# Exercise details
From the material below, pull each line containing the string "język".

# Dataset records
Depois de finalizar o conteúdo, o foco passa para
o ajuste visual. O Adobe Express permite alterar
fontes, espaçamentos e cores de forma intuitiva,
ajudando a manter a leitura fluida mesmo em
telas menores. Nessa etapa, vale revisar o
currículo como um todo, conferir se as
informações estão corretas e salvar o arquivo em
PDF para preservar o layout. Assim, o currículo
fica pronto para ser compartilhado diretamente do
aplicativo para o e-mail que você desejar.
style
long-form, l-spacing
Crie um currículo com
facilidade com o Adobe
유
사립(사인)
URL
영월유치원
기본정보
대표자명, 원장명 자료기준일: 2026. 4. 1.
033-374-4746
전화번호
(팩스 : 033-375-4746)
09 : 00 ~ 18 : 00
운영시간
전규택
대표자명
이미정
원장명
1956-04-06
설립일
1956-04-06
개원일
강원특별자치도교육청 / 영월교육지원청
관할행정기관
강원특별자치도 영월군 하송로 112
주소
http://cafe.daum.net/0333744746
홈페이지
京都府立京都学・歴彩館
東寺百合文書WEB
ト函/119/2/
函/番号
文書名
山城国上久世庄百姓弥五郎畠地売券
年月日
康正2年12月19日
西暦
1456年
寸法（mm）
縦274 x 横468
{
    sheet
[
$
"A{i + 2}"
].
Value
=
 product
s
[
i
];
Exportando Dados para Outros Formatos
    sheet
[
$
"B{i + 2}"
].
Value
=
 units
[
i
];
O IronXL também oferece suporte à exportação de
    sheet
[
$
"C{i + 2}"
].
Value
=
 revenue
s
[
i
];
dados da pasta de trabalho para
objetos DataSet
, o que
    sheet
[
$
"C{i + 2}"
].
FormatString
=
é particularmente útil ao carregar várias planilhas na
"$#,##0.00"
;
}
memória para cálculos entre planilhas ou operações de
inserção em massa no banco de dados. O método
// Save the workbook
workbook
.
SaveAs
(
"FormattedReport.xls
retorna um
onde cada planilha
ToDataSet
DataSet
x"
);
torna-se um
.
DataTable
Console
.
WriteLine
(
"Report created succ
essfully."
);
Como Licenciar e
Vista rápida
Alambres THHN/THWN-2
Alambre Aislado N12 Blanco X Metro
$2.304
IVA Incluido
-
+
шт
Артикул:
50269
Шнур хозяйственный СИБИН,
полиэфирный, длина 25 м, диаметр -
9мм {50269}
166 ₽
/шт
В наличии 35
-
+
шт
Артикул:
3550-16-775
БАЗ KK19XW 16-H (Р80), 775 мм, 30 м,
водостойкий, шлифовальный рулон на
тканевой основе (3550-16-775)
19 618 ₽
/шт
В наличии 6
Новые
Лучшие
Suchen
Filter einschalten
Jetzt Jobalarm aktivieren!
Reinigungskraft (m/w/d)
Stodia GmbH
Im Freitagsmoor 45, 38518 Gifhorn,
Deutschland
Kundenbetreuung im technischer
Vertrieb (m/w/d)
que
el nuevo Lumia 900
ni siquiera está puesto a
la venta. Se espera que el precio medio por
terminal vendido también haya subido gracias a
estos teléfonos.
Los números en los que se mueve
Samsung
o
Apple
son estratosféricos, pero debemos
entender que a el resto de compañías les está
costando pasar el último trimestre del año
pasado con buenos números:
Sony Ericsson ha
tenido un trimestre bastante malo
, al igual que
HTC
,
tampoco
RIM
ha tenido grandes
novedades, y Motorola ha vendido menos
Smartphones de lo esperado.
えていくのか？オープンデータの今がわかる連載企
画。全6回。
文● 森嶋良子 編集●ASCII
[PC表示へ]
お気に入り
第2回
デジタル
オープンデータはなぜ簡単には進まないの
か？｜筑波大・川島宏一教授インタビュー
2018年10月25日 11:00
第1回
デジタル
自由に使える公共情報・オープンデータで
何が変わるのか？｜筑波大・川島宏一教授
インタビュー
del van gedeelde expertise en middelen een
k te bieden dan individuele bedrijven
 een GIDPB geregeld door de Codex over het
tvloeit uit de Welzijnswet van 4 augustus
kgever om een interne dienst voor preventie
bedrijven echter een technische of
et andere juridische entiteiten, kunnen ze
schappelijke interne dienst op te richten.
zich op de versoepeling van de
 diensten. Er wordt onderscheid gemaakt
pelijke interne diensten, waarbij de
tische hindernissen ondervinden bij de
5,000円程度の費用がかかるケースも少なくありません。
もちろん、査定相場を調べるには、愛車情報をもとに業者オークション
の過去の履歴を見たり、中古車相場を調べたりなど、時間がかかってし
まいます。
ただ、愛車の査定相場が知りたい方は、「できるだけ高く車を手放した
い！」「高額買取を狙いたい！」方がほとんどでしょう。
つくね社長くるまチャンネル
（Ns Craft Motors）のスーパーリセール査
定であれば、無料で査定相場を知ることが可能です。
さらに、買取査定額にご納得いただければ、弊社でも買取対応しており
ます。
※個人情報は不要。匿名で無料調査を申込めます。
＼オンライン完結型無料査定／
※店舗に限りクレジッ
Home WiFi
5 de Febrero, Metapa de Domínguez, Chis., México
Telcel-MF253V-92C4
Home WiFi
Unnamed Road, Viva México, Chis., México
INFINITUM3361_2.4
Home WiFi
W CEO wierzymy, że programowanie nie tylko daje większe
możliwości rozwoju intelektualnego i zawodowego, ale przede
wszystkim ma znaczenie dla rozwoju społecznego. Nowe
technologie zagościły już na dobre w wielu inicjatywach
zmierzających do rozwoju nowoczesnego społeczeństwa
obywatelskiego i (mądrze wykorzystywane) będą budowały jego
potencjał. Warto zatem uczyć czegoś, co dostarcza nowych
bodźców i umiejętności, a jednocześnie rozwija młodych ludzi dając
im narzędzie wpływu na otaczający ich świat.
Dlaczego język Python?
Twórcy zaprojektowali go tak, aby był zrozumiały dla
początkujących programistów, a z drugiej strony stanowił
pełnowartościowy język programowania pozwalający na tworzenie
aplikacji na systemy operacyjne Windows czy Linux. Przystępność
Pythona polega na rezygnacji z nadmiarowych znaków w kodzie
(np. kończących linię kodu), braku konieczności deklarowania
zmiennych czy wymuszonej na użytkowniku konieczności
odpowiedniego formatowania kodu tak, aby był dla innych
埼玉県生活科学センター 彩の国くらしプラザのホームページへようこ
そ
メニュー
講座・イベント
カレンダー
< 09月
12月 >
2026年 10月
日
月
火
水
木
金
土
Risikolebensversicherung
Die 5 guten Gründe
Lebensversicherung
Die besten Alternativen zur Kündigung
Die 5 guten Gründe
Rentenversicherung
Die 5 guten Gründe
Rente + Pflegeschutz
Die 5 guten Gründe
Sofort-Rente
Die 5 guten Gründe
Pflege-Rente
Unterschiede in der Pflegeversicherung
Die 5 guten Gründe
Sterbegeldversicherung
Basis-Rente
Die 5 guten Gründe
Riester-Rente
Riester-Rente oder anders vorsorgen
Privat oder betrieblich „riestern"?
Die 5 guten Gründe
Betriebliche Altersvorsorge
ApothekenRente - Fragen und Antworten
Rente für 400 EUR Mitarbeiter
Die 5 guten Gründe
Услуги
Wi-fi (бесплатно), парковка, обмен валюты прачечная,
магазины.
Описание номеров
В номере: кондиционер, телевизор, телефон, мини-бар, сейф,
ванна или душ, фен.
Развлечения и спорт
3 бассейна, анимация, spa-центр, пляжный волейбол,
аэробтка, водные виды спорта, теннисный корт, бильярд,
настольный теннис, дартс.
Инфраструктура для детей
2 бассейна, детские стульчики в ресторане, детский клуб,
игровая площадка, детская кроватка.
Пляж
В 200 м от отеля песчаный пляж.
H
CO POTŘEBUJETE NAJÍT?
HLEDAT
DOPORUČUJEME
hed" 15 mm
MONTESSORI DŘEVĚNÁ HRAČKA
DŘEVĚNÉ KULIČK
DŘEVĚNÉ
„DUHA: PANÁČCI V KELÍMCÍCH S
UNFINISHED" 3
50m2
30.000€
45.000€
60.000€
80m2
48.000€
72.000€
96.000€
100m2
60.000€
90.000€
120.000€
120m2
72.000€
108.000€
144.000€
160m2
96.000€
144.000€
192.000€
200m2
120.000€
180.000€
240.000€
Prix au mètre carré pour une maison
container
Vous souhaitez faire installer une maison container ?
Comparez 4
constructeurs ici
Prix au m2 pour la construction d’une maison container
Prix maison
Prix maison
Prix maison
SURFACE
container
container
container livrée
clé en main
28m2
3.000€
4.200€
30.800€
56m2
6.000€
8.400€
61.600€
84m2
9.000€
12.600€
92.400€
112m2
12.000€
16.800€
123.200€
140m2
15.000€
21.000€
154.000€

# Response to this task
Dlaczego język Python?
pełnowartościowy język programowania pozwalający na tworzenie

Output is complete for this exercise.